Viel wichtiger wäre es, Sparpotentiale zu nützen: Beispielsweise gibt es die „autarke E-Mobilität“ schon lange; O-Bus und Bahn fahren annähernd mit dieser Technologie. Nur: Der Hang zur Individualität (oder zum Egoismus) und vielleicht auch mangelnde Angebote – die Ausrede gilt in den Städten wohl nicht – verhindern eine bessere Nutzung des Öffentlichen Verkehrs. Der Ausbau der nachhaltig erzeugten Energie scheitert – wie so oft in Österreich – an den verschlungenen und aufreibenden Wegen der Behörden und Verwaltungsinstitutionen:

Die Umweltverträglichkeitsprüfungen (UVP) sind gutgemeinte und wichtige, aber langwierige Verfahren, die (so der offizielle Text des Bundesministeriums) „mögliche Auswirkungen eines Vorhabens auf die Umwelt im Vorhinein, das heißt vor seiner Verwirklichung, prüfen sollen.“ Wenn nun für jedes noch so kleine Wasserkraftwerk, für jeden Windpark und für große Photovoltaik-Anlagen ein jahrelanges Verfahren notwendig ist, kann die ökologische und für das Weltklima so wichtige Wende wohl nicht geschafft werden.

Ob ein Bürgermeister als regionale Baubehörde vielleicht doch in Frage zu stellen ist, darf angesichts der schrecklichen Bausünden in der Vergangenheit (Versiegelung der Böden, Zersiedelung der Landschaft, Zerstörung der Dörfer durch gesichtslose Gewerbegebiete etc.) zumindest angedacht werden. Der öfters gehörte Spruch – „In meiner Gemeinde (!) werde ich einen Windpark nie und nimmer genehmigen!“ – zeugt von einem nicht vorhandenen Verantwortungsbewusstsein und einem fehlenden Blick auf das Gemeinwohl. Andere Amtsträger (oder Wutbürger) fordern eine sofortige Dekarbonisierung und eine Abschaltung aller Kernkraftwerke. An einer realistischen Lösung des Problems scheinen auch sie wenig interessiert zu sein…

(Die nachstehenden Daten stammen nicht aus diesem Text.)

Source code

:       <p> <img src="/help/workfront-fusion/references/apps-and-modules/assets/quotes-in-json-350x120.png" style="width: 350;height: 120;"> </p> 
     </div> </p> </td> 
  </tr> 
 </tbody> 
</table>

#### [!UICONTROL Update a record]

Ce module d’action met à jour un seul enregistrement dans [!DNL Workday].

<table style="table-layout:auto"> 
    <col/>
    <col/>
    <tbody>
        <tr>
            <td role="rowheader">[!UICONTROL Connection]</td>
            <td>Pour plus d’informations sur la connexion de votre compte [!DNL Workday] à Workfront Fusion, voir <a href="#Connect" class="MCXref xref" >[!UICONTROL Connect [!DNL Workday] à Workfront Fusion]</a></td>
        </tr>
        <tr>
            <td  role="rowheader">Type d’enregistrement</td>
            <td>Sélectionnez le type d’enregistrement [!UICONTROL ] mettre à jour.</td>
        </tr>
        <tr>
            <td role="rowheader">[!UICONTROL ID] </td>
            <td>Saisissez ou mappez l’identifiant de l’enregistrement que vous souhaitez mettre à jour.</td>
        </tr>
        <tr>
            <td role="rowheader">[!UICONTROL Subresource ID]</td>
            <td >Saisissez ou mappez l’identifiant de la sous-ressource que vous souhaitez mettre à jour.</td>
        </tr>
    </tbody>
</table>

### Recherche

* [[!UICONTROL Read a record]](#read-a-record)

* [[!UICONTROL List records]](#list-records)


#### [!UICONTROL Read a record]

Und die Krisen häufen sich… Aktuelle politische Ereignisse zwingen viele europäische Staaten zum Nachdenken, ob eine große Abhängigkeit von einzelnen öl- und gasfördernden Staaten ökologisch, ökonomisch, politisch und ethisch noch sinnvoll und vertretbar ist. Eine Pressekonferenz jagt die andere, Politiker mit ernsten Mienen sagen viel und meinen doch sehr wenig. Viel zu selten getrauen sie sich politische Entscheidungen mit gesellschaftlichen, wirtschaftlichen und ökologischen Auswirkungen und Folgen für unsere Zukunft zu verknüpfen. Fred Sinowatz war wohl ein Visionär: Es ist wirklich alles sehr kompliziert!